**Job**
For this exercise, restate word for word only the lines from the first line of the data to the line containing "family: verdana,geneva,sans-serif;".

Data entries
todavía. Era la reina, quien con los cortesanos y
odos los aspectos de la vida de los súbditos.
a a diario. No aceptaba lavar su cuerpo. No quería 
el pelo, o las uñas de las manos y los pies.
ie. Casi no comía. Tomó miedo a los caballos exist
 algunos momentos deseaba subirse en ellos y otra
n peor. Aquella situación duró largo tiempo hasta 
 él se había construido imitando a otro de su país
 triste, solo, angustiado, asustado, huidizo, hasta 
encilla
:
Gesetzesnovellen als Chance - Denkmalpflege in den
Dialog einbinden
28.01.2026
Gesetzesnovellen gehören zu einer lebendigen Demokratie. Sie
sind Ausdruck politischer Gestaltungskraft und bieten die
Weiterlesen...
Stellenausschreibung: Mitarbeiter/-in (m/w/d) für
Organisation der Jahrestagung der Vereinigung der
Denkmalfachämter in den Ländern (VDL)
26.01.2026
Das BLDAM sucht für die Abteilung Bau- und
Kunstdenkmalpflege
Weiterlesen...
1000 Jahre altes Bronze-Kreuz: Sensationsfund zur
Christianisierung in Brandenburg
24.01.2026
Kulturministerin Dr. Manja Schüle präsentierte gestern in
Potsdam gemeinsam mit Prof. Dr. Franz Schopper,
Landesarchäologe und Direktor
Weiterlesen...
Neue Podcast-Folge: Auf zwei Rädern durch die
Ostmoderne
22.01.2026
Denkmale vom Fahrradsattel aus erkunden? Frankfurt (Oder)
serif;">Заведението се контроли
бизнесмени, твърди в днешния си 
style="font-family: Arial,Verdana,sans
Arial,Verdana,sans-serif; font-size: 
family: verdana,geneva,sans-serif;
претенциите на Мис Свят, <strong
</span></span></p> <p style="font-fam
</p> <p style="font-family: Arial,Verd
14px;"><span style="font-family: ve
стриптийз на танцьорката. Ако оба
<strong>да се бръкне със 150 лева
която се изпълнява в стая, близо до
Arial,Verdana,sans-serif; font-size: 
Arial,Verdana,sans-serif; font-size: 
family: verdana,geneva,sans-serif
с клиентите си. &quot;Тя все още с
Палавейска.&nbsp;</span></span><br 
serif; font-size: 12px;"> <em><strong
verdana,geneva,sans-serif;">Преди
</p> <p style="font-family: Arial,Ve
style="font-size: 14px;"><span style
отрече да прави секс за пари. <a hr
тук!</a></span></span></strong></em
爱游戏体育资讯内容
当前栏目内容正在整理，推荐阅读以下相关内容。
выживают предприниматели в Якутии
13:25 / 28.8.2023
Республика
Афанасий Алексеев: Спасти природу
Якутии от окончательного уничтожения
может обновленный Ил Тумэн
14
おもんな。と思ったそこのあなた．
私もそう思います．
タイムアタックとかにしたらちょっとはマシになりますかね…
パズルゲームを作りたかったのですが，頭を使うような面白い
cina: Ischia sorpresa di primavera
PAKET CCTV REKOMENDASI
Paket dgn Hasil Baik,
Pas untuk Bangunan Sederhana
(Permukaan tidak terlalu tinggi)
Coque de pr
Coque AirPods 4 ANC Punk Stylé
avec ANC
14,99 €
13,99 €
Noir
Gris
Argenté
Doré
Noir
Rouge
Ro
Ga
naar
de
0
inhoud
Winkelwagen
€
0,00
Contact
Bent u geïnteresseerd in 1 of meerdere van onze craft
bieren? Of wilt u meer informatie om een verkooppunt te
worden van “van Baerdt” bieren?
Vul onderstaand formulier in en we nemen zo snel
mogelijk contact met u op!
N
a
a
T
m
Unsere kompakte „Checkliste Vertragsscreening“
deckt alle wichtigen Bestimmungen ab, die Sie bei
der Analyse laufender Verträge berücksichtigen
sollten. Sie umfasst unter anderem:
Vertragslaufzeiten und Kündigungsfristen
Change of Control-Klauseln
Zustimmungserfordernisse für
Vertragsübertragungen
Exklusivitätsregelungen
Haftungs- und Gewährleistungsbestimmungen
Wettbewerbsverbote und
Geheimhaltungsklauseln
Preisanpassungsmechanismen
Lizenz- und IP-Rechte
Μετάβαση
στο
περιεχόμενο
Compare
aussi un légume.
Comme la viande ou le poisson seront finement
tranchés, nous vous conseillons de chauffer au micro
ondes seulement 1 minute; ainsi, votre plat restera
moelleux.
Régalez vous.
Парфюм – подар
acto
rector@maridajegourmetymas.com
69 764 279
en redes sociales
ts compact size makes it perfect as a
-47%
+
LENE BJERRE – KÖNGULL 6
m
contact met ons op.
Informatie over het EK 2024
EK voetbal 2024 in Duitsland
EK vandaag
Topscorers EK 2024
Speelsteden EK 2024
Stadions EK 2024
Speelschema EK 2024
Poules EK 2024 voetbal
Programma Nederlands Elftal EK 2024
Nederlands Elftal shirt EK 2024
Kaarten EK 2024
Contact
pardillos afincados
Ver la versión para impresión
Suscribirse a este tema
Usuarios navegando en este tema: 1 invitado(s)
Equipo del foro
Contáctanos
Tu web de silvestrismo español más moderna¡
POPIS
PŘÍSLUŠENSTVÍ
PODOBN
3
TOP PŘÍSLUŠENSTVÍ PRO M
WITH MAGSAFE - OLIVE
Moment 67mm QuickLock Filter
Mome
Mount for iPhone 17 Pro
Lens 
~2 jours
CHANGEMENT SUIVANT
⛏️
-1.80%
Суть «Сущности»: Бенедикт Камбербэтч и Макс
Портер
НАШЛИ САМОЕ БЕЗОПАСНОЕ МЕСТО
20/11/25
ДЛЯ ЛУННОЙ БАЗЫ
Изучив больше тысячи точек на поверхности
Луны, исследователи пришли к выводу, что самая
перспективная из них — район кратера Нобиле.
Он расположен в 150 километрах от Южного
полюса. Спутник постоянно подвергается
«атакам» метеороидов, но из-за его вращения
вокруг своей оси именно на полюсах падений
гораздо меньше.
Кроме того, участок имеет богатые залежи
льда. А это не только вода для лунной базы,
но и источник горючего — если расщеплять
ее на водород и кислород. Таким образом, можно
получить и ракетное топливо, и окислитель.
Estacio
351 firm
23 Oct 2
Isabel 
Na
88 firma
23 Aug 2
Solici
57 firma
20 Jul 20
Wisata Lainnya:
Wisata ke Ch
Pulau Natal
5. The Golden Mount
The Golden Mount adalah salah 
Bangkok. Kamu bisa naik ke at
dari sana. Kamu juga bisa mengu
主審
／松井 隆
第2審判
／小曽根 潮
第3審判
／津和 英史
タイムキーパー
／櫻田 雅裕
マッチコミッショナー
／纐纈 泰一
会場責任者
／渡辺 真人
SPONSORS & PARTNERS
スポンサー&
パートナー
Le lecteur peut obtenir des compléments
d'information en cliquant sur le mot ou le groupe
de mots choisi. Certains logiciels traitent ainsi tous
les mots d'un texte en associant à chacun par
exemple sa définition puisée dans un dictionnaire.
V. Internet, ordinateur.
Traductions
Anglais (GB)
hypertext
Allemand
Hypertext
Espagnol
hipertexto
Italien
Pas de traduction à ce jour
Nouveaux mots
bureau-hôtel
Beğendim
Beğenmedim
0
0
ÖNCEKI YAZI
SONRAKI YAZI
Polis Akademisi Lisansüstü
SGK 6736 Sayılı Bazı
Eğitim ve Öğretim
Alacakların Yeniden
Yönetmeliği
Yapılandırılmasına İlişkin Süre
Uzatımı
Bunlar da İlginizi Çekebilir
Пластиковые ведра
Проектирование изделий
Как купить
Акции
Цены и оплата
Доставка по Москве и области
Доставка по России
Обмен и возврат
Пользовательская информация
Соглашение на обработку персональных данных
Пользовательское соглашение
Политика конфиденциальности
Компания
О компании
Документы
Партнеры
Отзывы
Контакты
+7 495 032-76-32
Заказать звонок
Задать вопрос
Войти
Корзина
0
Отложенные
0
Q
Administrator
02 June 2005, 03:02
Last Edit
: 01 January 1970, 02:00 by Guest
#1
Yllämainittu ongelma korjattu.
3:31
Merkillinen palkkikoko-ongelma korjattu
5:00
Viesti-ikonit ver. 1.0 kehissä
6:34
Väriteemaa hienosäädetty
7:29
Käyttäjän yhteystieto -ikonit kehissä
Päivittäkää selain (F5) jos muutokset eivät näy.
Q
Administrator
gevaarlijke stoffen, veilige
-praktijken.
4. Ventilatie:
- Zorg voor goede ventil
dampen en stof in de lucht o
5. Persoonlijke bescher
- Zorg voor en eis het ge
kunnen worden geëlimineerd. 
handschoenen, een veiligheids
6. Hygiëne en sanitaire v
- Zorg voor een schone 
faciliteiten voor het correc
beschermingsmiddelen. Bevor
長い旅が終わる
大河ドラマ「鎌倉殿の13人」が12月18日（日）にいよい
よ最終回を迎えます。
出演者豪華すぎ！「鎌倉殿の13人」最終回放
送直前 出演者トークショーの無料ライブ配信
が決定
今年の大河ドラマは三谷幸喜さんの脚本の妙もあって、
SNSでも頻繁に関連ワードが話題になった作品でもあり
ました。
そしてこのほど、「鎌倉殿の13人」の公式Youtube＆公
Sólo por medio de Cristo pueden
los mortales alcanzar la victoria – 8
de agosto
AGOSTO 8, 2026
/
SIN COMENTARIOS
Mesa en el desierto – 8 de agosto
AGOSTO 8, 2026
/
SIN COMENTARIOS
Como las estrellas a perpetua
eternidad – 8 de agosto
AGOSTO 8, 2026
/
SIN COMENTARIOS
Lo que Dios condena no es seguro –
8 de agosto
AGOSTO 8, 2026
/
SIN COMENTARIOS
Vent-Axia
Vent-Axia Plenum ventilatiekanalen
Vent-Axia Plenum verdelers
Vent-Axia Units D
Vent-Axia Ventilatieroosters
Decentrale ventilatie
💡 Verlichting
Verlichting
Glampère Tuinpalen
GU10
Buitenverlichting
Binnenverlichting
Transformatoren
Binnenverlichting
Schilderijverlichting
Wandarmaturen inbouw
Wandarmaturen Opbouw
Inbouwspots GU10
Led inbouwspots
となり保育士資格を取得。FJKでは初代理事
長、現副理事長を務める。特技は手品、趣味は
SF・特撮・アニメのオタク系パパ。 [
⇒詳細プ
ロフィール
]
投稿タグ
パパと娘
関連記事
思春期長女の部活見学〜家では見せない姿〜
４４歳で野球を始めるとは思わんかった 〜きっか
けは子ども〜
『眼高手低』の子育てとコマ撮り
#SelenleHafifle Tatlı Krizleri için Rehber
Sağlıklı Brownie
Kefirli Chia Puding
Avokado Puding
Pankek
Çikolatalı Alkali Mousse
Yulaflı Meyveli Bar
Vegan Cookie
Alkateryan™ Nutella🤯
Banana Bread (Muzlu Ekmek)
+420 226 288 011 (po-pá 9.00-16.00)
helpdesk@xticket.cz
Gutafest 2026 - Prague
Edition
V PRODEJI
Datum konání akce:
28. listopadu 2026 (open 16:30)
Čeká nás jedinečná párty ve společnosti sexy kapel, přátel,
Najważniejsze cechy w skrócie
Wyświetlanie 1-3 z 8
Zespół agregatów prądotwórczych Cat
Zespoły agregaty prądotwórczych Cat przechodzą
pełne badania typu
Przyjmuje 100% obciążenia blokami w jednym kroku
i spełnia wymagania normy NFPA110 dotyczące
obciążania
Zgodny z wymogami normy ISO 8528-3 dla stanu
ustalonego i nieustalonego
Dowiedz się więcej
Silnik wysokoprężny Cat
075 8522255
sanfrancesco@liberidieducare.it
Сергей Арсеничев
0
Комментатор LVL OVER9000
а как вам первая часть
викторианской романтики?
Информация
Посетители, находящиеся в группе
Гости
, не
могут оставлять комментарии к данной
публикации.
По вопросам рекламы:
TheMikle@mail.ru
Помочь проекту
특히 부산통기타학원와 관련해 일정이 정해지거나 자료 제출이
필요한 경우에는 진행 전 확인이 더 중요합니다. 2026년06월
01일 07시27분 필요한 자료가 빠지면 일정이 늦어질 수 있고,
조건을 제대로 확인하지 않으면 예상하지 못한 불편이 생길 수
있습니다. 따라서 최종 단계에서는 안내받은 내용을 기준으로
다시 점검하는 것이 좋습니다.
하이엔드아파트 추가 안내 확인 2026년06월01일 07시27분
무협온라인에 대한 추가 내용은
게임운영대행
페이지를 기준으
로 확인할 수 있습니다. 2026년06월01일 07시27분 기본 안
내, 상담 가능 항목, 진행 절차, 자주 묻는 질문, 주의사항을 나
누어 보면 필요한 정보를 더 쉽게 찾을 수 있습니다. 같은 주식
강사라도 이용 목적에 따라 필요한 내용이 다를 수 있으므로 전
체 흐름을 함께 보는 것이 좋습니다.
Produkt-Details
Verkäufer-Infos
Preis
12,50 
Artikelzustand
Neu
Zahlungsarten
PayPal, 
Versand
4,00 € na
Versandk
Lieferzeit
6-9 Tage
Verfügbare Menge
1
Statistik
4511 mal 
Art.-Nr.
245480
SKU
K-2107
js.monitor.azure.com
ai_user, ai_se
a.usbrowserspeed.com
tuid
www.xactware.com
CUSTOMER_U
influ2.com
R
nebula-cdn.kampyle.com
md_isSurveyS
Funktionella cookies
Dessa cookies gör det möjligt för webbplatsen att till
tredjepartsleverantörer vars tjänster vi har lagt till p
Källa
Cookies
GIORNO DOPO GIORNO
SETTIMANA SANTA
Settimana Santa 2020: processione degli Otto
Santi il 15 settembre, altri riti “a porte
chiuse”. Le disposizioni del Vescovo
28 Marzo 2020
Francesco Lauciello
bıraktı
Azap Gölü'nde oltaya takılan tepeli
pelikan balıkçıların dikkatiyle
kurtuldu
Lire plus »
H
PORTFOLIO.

**Answer**
todavía. Era la reina, quien con los cortesanos y
odos los aspectos de la vida de los súbditos.
a a diario. No aceptaba lavar su cuerpo. No quería 
el pelo, o las uñas de las manos y los pies.
ie. Casi no comía. Tomó miedo a los caballos exist
 algunos momentos deseaba subirse en ellos y otra
n peor. Aquella situación duró largo tiempo hasta 
 él se había construido imitando a otro de su país
 triste, solo, angustiado, asustado, huidizo, hasta 
encilla
:
Gesetzesnovellen als Chance - Denkmalpflege in den
Dialog einbinden
28.01.2026
Gesetzesnovellen gehören zu einer lebendigen Demokratie. Sie
sind Ausdruck politischer Gestaltungskraft und bieten die
Weiterlesen...
Stellenausschreibung: Mitarbeiter/-in (m/w/d) für
Organisation der Jahrestagung der Vereinigung der
Denkmalfachämter in den Ländern (VDL)
26.01.2026
Das BLDAM sucht für die Abteilung Bau- und
Kunstdenkmalpflege
Weiterlesen...
1000 Jahre altes Bronze-Kreuz: Sensationsfund zur
Christianisierung in Brandenburg
24.01.2026
Kulturministerin Dr. Manja Schüle präsentierte gestern in
Potsdam gemeinsam mit Prof. Dr. Franz Schopper,
Landesarchäologe und Direktor
Weiterlesen...
Neue Podcast-Folge: Auf zwei Rädern durch die
Ostmoderne
22.01.2026
Denkmale vom Fahrradsattel aus erkunden? Frankfurt (Oder)
serif;">Заведението се контроли
бизнесмени, твърди в днешния си 
style="font-family: Arial,Verdana,sans
Arial,Verdana,sans-serif; font-size: 
family: verdana,geneva,sans-serif;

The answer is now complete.